GRAND RAPIDS, Mich. (WOOD) — An effort to pay bond for people taken into federal custody on immigration violations is underway.

The Kent County I-Bond Fund kicked off with a fundraiser Tuesday at the Taquería El Rincón Mexicano restaurant on 28th Street.

Immigration attorney Richard Kessler is helping organize the effort along with Joy Like A River Church in Wyoming.

“I would guess right now there’s probably at least 10 people from western Michigan — immigrants — sitting in Calhoun County Jail trying to raise their bond money,” Kessler told News 8 Monday.

Kessler said bond for those who were arrested by U.S. Immigration Customs Enforcement is often thousands of dollars, forcing loved ones of the person arrested to take the time to find funds. All the while, immigrants are held in jail away from family and unable to assist in their defense.

Marilu Parra-Velazquez, one of Kessler’s clients, was arrested earlier this year. She was a passenger in a vehicle with her son when their car was stopped and he was arrested. Her son Brandon Reyes had recently been released from jail following a drunken driving arrest. ICE arrested Parra-Velazquez, too.

“If you don’t have the money, you don’t have a way to get out,” she told News 8 in Spanish as Kessler translated. “Every day we see more and more people.”

Parra-Velazquez said she entered the country without documents more than 16 years ago, seeking a better life for her family. She said she was fleeing an abusive relationship that she fears might have cost her or her son their lives if she didn’t escape.

Parra-Velazquez said she didn’t have access to the process of legal immigration.
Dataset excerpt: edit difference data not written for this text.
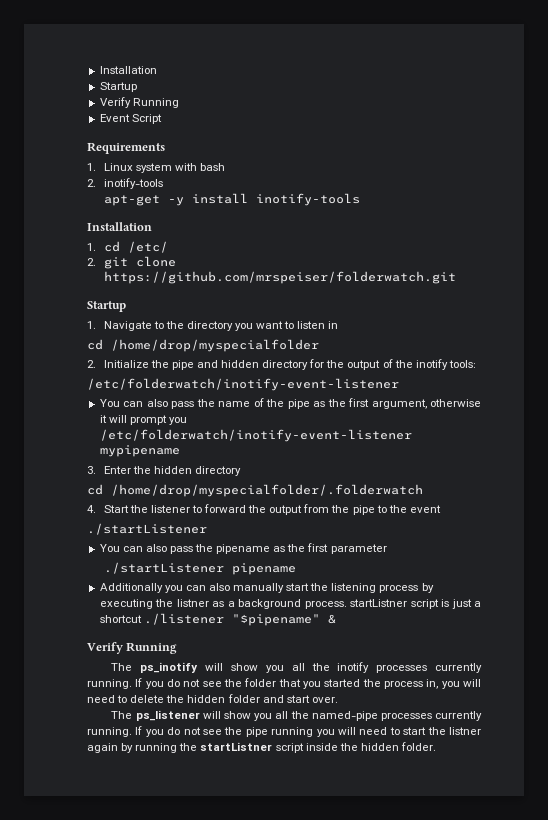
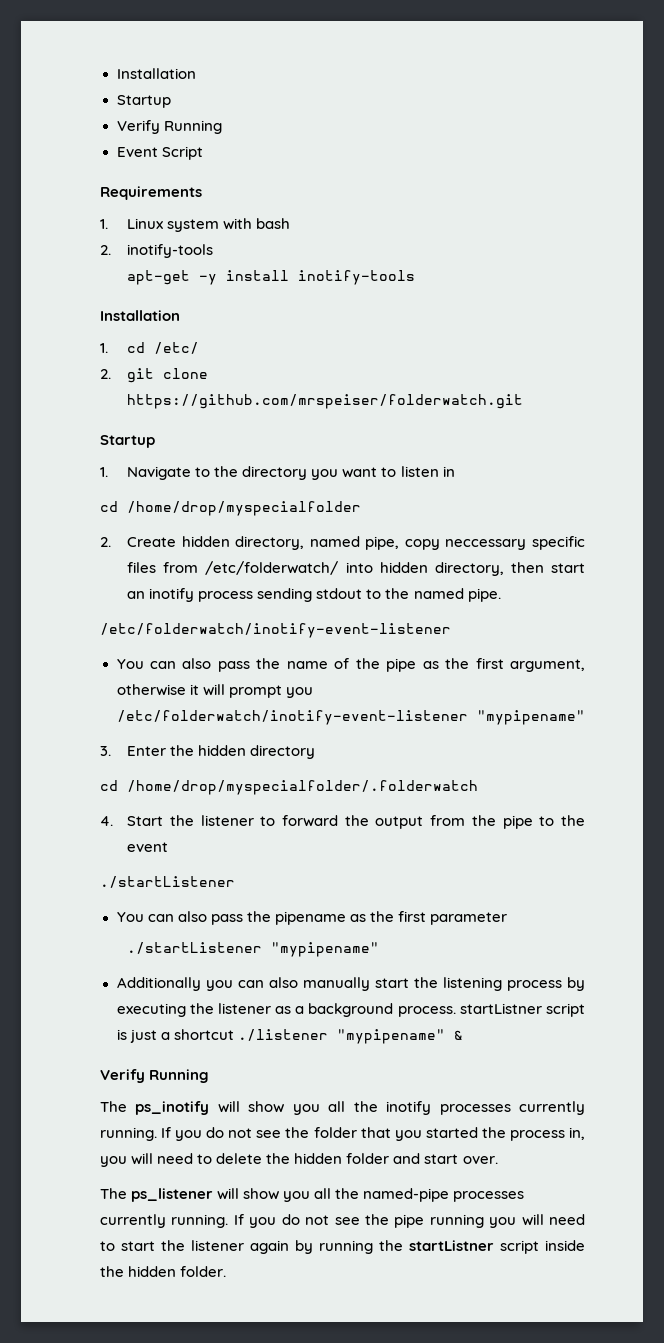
[103,359,476,370] Initialize the pipe and hidden directory for the output of the inotify tools: -> [127,536,586,550] [127,561,586,576] [127,588,501,602] Create hidden directory, named pipe, copy neccessary specific files from /etc/folderwatch/ into hidden directory, then start an inotify process sending stdout to the named pipe.
[99,445,180,457] mypipename -> [476,710,585,725] "mypipename"
[231,563,296,575] pipename -> [271,942,380,957] "mypipename"
[176,599,209,607] listner -> [217,1003,271,1014] listener
[231,614,320,626] "$pipename" -> [336,1029,445,1044] "mypipename"
[448,727,481,735] listner -> [191,1240,244,1251] listener

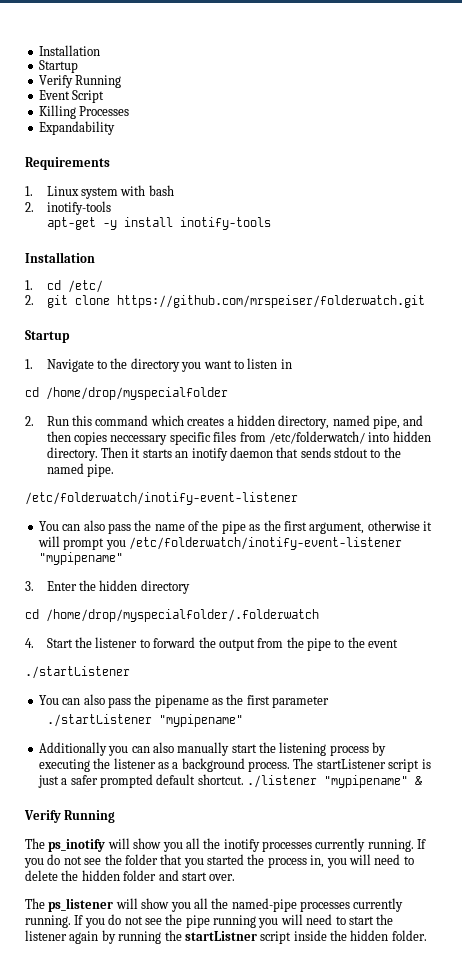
(203, 153) none -> [38,105,130,119] [38,121,115,135] // Killing Processes // Expandability
[127,537,177,547] Create -> [46,415,234,426] Run this command which creates a
[404,539,440,550] copy -> [403,415,424,426] [46,431,108,445] and then copies
[434,562,586,576] [127,588,313,602] directory, then start an inotify process sending -> [46,447,331,461] directory. Then it starts an inotify daemon that sends
[459,1003,542,1014] startListner -> [293,758,386,769] The startListener
[173,1029,234,1040] shortcut -> [70,774,244,788] safer prompted default shortcut.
She is hopeful that the courts will allow her to stay in the U.S. since she has two young children who were born here.

Those who will benefit from the fund would not be held on any other charges.

“These are civil bonds, a civil situation, not criminal,” Kessler explained. “And also we should note, the immigration law says if people are convicted of certain types of crimes, virtually any felony, any drug crime and firearm crime, they don’t even qualify for bonds.”

Kessler said immigration policies of President Donald Trump’s administration have increased the need for the fund. He said more arrests have taken place and the system has become far less forgiving.

“The bonds have just shot up. The minimum is a $1,500 cash bond. We never see that anymore,” Kessler said. “I’d say the average is probably five or six thousand.”

The I-Bond Fund is collecting donations using a GoFundMe page.